Article

The Burden of Caregiver Stigma on Treating Addiction

Author(s):

A discussion on how difficulties accepting the drug addiction public health crisis is affecting the rate of care-seeking patients.

Emma McGinty, PhD, MS

Emma McGinty, PhD, MS

The 2020 American Psychiatric Association (APA) Annual Meeting was cancelled this year, with plans made to convert the world-leading psychiatry conference into a two-part virtual session and educational platform for attendees.

In lieu of regular on-site coverage, HCPLive® will be running a series of interviews, insights, and reporting on topics that frequently headline the APA meeting—featuring familiar experts.

A recent study from a team of investigators at Johns Hopkins reported that one-third of primary care physicians did not endorse the use or benefit of opioid use disorder medications versus non-medication procedure.

The study, led by Emma McGinty, PhD, MS, showed a glaring need to increase such endorsement and willingness to prescribe the necessary therapies among physicians. It also highlighted the growing conversation around addiction stigma among care givers.

McGinty and Colleen L. Barry, PhD, recently wrote a perspective for The New England Journal of Medicine on the prevalence of public stigma in addiction care. The pair wrote that the health field can approach addiction stigma the same way by which they would approach other major public health issues: “by building and deploying a strong base of research evidence.”

In the first part of an interview with HCPLive, McGinty discussed stigma addiction, the burden of caregiver stigma on patients, and the cyclical nature of patients seeking to recover from addiction.

HCPLive: What exactly is the role of stigma in addiction? What does it look like? And how does it affect people going through their disease?

McGinty: There's various kinds of stigma, so just for the sake of clarity, I'll be clear that we in this piece are talking about public stigma—which is negative attitudes among the general public or other groups like healthcare providers toward people with addiction. And these negative attitudes are rooted and longstanding views in the US and other cultures as well—but particularly in the US—that addiction is a poor personal choice and a moral failing, as opposed to a treatable health condition.

So, this stigma is really very pervasive and is as high, or by some measures higher, among physicians relative to non-healthcare professionals. It affects everything that we do in often unconscious ways, it makes us less willing to interact with the stigmatized group— which might mean that you don't want that person as a neighbor. If you're a healthcare provider, it might mean you don't want them to ever walk across the threshold of your office, and you're reluctant to treat them.

HCPLive: It's imaginably a huge hurdle for a patient burdened with addiction—who may already struggle with the notion of seeking care due to these stigmas, to actually face stigma from a care provider once they've reached that threshold.

McGinty: It's a huge hurdle, right? People are reluctant to seek care, because they know that there is so much stigma. They are afraid of being stigmatized, or of people finding out that they have an addiction because they went and got treatment—and to then be confronted with sort of negative attitudes among the professionals who are meant to help.

Unfortunately, it's often the ultimate barrier to treatment. People crossed that first hurdle of getting through the door and seeking treatment, but then having a negative experience.
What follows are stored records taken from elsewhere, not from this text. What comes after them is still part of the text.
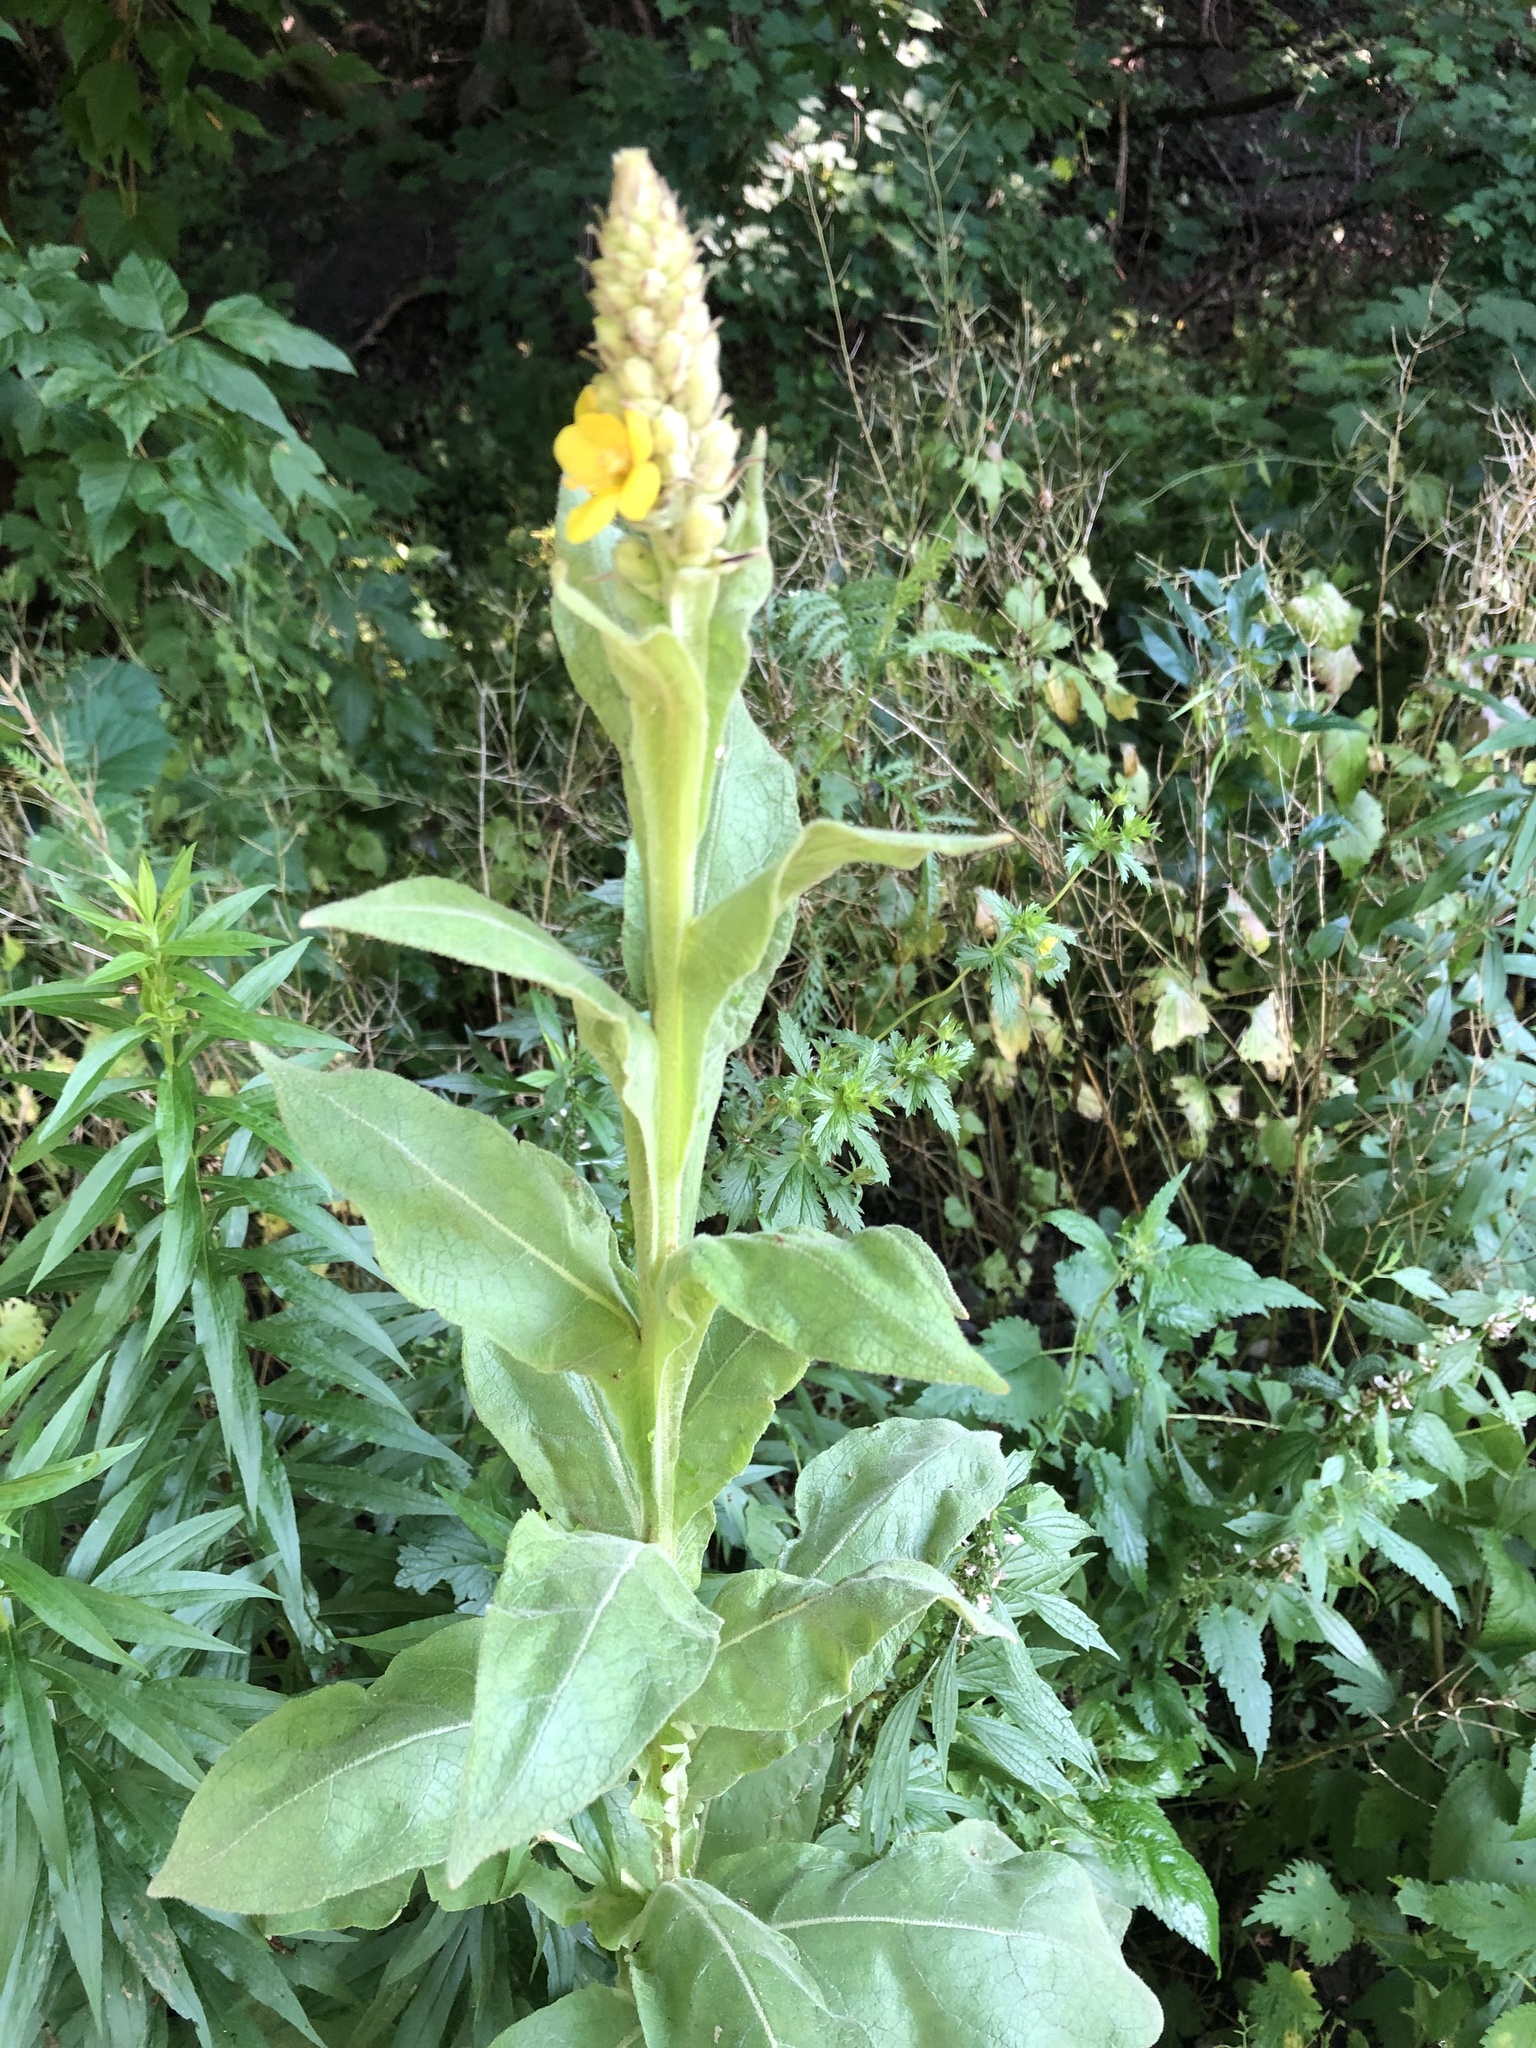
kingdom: Plantae
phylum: Tracheophyta
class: Magnoliopsida
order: Lamiales
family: Scrophulariaceae
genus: Verbascum
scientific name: Verbascum thapsus
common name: Common mullein
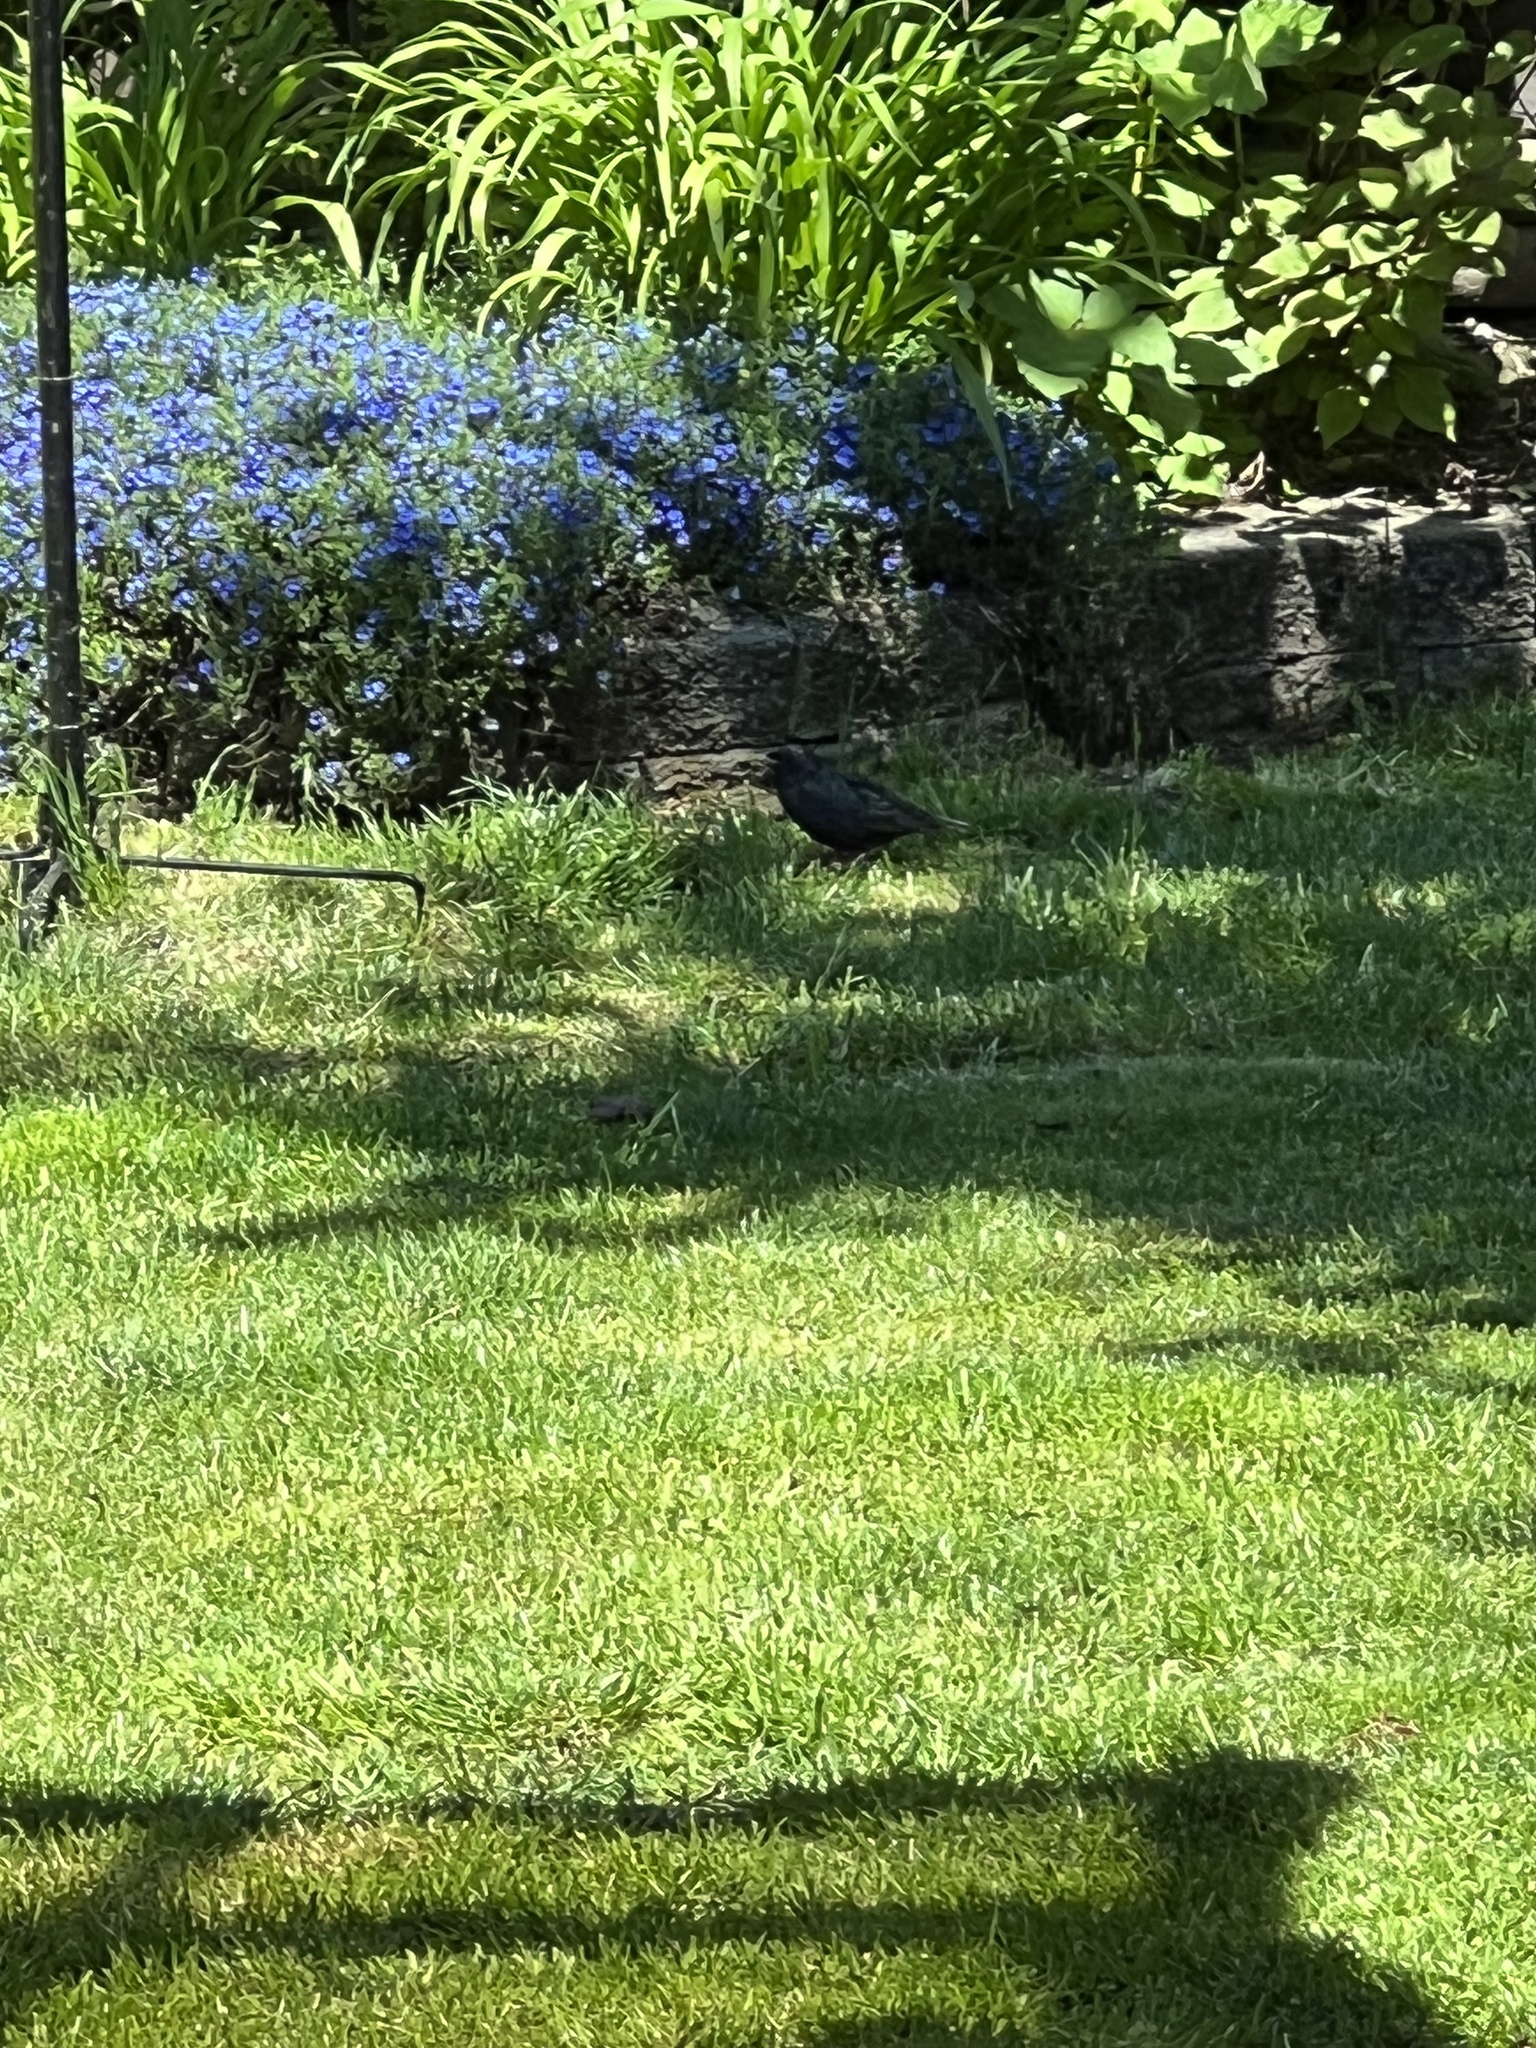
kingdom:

And then, that's it for them.

HCPLive: Something that stood out in your piece was the call for addressing stigma through emphasizing what societally causes addiction—instead of individually. When you look at the individual with an addiction, that's when you could look at things that they may have done wrong, in your mind, to allow addiction to occur.

When we look at it from the scope of a public health crisis, it helps people understand that not only is this something difficult for one person to overcome—but for so many who are afflicted.

McGinty: I think that's exactly right. There's a large body of research coming out in the fields of communication and social psychology that has illustrated this principle in other contexts—this idea of focusing on the societal factors that are driving a problem, be it poverty, or in this case addiction, as opposed to the individual-level factors, is helpful at reducing stigma. Exactly as you said, it takes the laser focus away from the individual and zooms us out to think about all of the things that are outside of an individual's direct control that might put them at a lot higher risk for developing addiction.

HCPLive: It seems like a self-perpetuating issue, where stigma is feeding into so many different facets of an addiction patient's livelihood, that they're at a greater risk of not being able to get properly treated and overcome their disease. Is that something that you observe it as: a cyclical issue?

McGinty: You know, I've never thought of it in a cyclical sense, but I do think that that's accurate, in that addressing addiction stigma there are so many incentives to serve hiding one's addiction. And almost all of those incentives are due to stigma. If I tell people that I am experiencing addiction, I might lose my job, or I might not get the apartment that I'm applying for, or my family and friends may no longer want to be close with me.

So, there's this big incentive to hide one's addiction—which not only prevents people from seeking treatment and recovering, but it's also cyclical in the sense that we know that one of the really powerful tools to combat stigma is people coming out and telling their stories. That's normalizing it in some sense. It becomes not those demons in some city far away, but your next-door neighbor who you have dinner with every other Sunday who has experienced this problem.

It's very cyclical, in that sense, because stigma prevents people from doing that kind of disclosure. And because people aren't disclosing stigma, it is perpetuated.